The Girl with Seven Names: A North Korean Defector’s Story

“This is when I understood that we can do without almost anything – our home, even our country. But we will never do without other people, and we will never do without family.”

This book was a heartbreaking read, to be honest. No matter how much we follow global politics, the human aspect of it usually stays hidden. This memoir of Hyeonseo Lee, a North-Korean defector, is one such book that will startle you despite the obvious expectations from its content.

It is filled with both imaginable and unimaginable horrors and it reminded me more than once of George Orwell’s Nineteen Eighty-Four. It is chiefly divided into three parts: “The Greatest Nation on Earth” describes her childhood in North Korea, “To the Heart of the Dragon” is about her initial escape to China and defection to South Korea and finally “Journey into Darkness” is about her efforts to rescue her brother and mother. Despite the obvious surety that she is safe now, I found myself gasping and worrying for her as this memoir almost paced like a modern thriller.

Another important point that this book touched was the life of defectors after they have defected. Having lived their entire lives till that point in North Korea, these people literally have no idea how the world works. In an interview of the author, she mentions how most North Koreans who defect do so in pursuit of money or food or living amenities, but never for freedom.

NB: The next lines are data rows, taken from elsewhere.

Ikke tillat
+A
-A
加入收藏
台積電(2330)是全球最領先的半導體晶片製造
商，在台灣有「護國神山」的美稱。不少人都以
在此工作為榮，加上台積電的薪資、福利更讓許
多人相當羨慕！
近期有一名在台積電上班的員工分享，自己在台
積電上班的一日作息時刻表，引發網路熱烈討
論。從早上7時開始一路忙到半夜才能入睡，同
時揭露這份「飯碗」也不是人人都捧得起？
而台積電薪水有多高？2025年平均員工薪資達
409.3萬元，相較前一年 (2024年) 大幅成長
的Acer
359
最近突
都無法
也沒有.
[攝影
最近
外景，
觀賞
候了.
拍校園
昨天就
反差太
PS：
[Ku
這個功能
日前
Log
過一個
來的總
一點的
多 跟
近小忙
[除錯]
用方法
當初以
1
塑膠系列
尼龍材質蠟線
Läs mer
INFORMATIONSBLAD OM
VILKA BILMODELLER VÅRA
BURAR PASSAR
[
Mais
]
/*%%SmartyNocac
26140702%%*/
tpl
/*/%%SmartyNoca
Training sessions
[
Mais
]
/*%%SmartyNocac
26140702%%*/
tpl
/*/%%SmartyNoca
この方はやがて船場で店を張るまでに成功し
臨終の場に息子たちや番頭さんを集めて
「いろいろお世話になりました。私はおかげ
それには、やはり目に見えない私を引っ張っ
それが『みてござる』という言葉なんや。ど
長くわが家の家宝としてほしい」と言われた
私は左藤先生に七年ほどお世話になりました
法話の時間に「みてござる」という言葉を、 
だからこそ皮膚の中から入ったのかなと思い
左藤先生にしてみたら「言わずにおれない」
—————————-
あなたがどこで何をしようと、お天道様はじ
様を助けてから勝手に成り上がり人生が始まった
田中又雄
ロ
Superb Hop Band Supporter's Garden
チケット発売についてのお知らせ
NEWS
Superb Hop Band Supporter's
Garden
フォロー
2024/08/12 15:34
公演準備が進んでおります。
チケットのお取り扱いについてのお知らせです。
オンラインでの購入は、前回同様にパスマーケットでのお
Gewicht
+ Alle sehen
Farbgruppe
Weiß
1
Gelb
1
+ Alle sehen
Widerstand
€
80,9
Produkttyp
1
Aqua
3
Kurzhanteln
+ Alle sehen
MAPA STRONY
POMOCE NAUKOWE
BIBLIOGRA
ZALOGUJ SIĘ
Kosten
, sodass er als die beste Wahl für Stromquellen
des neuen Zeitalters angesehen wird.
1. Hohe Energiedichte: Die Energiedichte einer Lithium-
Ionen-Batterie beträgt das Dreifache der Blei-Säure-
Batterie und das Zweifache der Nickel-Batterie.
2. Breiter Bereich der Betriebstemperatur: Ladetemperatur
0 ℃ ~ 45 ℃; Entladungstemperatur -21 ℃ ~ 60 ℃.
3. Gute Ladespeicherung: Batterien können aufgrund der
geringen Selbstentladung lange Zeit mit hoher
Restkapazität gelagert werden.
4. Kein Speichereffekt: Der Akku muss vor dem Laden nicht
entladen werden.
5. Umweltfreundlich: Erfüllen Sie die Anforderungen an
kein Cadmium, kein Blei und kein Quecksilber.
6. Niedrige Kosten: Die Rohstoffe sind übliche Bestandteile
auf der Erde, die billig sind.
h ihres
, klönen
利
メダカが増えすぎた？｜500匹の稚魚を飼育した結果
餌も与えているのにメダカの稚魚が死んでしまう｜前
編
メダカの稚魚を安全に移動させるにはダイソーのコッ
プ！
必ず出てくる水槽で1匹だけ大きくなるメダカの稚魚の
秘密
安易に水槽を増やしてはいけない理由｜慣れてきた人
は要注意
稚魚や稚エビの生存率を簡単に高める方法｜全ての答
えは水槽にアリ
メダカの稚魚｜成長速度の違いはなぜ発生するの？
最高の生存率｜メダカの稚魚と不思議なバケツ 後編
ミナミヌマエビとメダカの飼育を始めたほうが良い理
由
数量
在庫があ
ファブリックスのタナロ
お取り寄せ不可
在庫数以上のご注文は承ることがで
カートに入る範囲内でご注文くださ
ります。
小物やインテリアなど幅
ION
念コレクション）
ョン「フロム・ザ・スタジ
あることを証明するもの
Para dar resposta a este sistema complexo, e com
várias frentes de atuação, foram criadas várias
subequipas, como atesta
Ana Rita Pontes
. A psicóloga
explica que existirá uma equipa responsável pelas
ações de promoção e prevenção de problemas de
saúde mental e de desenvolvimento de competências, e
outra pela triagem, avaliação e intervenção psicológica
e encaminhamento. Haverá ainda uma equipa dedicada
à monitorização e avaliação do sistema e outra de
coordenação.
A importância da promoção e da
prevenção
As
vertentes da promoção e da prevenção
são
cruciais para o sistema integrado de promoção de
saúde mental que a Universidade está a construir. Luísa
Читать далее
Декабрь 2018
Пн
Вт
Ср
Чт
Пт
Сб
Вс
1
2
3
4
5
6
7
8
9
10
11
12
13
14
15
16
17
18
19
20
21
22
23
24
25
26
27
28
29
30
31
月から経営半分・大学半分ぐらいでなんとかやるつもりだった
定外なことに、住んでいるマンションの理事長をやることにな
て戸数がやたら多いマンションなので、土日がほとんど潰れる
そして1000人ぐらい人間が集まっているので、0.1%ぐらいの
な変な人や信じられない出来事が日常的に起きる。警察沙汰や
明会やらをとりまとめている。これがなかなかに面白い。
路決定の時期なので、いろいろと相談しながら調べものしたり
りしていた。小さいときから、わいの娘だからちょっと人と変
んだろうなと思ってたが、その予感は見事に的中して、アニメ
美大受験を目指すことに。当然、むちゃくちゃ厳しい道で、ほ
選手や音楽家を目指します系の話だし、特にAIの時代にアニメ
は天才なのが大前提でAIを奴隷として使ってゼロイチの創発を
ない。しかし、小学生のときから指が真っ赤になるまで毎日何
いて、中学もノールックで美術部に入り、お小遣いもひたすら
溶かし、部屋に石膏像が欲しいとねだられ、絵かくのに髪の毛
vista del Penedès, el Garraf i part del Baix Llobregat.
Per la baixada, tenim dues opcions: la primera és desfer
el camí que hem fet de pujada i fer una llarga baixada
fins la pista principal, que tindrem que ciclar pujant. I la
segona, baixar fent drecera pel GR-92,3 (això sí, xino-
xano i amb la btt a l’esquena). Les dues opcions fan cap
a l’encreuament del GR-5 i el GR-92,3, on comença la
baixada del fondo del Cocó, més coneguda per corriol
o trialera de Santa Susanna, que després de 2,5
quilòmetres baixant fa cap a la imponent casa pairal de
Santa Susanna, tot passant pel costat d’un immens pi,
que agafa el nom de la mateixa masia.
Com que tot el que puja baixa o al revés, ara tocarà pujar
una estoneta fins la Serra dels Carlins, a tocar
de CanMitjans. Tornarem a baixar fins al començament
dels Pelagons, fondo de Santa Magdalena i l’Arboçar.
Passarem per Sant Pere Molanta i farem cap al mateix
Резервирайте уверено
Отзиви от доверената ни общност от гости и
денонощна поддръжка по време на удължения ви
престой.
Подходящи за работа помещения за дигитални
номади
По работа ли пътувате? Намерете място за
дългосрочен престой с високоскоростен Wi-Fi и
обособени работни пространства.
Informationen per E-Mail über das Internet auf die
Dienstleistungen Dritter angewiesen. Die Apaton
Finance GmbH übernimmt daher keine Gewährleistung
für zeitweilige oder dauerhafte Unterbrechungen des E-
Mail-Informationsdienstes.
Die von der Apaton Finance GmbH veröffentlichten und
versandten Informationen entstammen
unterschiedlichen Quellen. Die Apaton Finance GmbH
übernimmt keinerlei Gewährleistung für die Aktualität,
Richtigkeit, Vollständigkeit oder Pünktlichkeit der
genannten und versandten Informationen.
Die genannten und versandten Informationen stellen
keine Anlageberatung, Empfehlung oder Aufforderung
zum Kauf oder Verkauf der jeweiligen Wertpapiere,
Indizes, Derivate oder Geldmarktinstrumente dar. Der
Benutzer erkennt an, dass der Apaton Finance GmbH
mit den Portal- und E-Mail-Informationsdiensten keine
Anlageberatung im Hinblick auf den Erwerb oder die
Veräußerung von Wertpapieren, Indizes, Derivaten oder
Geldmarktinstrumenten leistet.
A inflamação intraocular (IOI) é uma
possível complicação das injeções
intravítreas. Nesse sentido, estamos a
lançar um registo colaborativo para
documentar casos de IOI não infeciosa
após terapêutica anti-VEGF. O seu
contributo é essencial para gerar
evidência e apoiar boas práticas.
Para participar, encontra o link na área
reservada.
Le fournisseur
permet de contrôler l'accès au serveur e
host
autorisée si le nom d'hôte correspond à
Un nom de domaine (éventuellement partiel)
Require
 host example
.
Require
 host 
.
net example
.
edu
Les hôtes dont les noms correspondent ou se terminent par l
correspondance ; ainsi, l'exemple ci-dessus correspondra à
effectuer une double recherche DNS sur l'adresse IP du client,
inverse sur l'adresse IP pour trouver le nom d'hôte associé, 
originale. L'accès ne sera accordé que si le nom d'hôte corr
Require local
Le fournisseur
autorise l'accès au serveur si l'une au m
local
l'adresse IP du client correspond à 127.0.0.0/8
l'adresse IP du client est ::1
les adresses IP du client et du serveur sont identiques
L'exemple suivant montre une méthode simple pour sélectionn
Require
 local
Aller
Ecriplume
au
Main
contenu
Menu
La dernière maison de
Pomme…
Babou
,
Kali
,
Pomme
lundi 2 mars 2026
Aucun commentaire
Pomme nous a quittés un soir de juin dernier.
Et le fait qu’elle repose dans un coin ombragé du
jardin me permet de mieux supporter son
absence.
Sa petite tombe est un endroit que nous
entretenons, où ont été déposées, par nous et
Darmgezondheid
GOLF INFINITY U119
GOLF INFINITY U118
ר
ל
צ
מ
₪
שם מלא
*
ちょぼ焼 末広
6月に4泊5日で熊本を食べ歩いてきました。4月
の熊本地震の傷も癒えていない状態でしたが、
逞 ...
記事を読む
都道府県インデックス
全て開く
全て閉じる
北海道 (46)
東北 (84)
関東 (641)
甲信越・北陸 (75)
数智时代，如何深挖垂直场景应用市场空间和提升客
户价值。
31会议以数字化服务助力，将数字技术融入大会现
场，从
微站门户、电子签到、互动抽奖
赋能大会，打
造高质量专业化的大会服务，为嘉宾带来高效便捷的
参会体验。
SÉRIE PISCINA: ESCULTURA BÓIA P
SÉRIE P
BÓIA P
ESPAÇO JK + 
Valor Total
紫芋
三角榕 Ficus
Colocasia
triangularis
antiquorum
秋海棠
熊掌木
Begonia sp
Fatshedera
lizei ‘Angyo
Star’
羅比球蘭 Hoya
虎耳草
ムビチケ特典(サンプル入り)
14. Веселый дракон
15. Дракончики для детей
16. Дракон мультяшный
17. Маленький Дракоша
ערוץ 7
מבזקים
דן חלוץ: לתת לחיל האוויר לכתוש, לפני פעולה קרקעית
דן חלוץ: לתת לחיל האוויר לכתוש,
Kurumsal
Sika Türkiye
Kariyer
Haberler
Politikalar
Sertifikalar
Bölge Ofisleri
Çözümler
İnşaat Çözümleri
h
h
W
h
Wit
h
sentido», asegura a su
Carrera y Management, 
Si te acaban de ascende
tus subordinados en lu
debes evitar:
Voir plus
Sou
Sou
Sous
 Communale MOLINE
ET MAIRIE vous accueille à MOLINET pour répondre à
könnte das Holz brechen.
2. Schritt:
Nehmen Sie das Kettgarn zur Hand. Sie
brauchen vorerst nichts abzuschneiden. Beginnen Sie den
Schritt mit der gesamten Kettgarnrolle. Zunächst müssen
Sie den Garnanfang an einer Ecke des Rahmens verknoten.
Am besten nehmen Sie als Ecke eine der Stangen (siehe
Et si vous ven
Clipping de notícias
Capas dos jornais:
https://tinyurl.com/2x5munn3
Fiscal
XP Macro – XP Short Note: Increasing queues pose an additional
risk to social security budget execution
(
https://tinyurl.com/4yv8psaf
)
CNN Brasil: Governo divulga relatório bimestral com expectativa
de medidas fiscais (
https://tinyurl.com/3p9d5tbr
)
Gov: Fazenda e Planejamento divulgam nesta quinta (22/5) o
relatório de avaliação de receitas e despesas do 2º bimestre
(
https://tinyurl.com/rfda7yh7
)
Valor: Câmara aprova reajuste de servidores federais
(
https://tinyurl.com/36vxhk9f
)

Why? Because North Koreans are oblivious to the fact that there is some problem in their country in the first place. For them, they are the citizens of the ‘greatest country in the world’ ruled by the ‘Great Leaders’ who can actually ‘hear their thoughts’. Freedom is introduced to them once they are out, as an after-effect. In words of Hyeonseo Lee:

“Leaving North Korea is not like leaving any other country. It is more like leaving another universe.”

The book is a must-read for everyone because we, as a society, need to both understand our positions of privilege as free citizens of a democracy as well as the distress of those who are suffering for no other reason than just being born in the wrong country.